Mea megawatt culpa

Three issues ago, I cited Senator Harry Reid’s comment about how 100 square miles of Nevada desert, filled to the gills with solar panels, could supply the annual electricity needs of the United States. A couple of readers were skeptical and did some research. As it turns out …

One 190 watt solar panel costs about $850 and measures 14.4 square feet. There are 2.78 billion square feet in a 100 square mile area (which is a square 10 miles by 10 miles, so one side would be the distance from Boomtown to the Wells Avenue exit, roughly). It would take almost 194 million panels to cover that 100 square miles.
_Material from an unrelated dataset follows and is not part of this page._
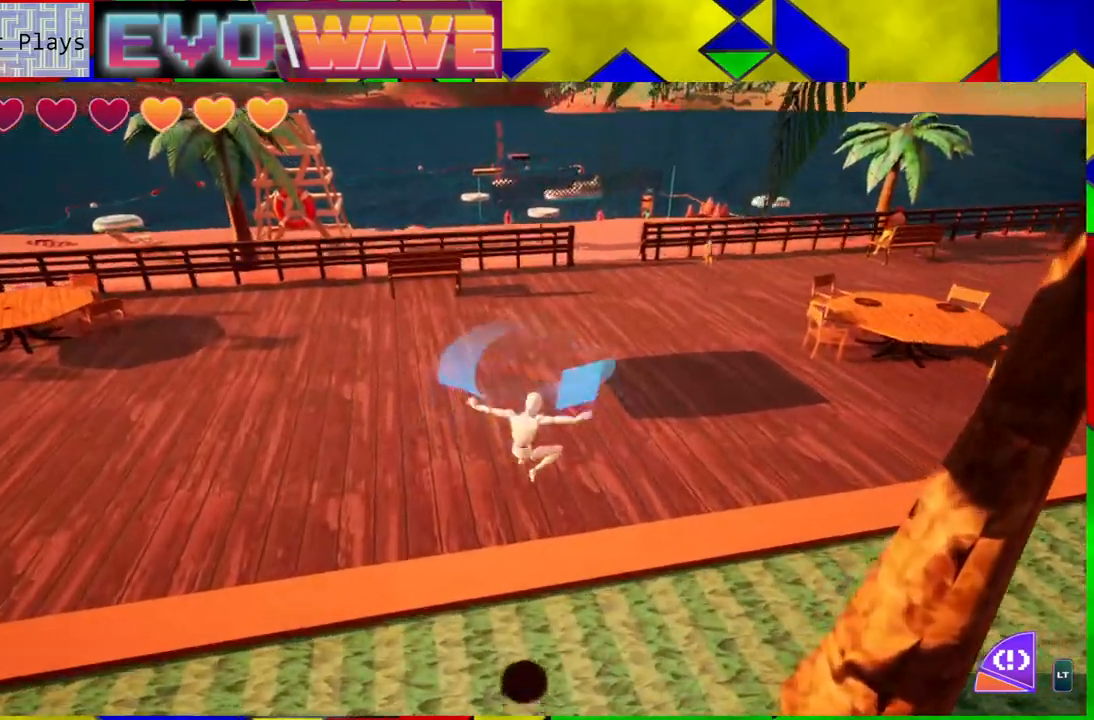
{"buttons": ["B", "Y"], "left_stick": "up", "right_stick": "center", "events": [[450, "Y", "down"]]}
On a good, sunny day, those panels would produce 36,800 megawatts of electricity in an hour. It’s important to remember that a megawatt is a MILLION watts. So the panels would be pumping out a not insignificant 36.8 billion watts an hour.

Well, 36,800 megawatts an hour equals approximately 441,000 megawatts per 12 hour day. And that number times 300 (allowing for 65 cloudy days a year, or 17 percent, which seems reasonably conservative, considering the overall sunniness at our fantasy site somewhere in southern Nevada equals about 132,000,000 megawatt hours of electricity a year. Multiply 132 million watts by a million, and you get a production of 132 TRILLION WATTS of electricity a year.

Let’s trim 10 percent because, well, because nothing is ever going to work at 100 percent efficiency all the time. That leaves us with a solar farm that pumps out approximately 120 trillion watts of electricity a year. Not bad. That’s some serious power.

Unfortunately, it won’t come close to powering the country. According to the Department of Energy, the U.S. bumps along on a little over 4 billion megawatts a year, or 4 QUINTILLION WATTS of electricity. Which means, alas, that my skeptical readers are correct. One hundred square miles of Southern Nevada desert isn’t gonna cut it. In fact, according to one egghead’s calculations, it would take more like 2,500 square miles of solar panels to feed the United States, not 100. So our sun farm in the sticks of Clark County would be a mere 1/25th of what is needed to get the job done.

Where did Senator Reid go wrong? This is a guess on my part, but I think I saw the same factoid he or perhaps someone on his staff saw. A factoid that stated that enough solar energy FALLS on a 100-square mile area of the Nevada desert to power the country. Unfortunately, our ability to COLLECT that energy, at least at our current primitive level of collective technology, is sloppy and inefficient enough to where a whole lot of it gets away.

And yes, it would cost A LOT to fill 100 square miles of desert with solar panels. And the labor cost? Fuhgeddaboudit. It’d be enough to make Great Pharoah himself say, “No way, Ra.”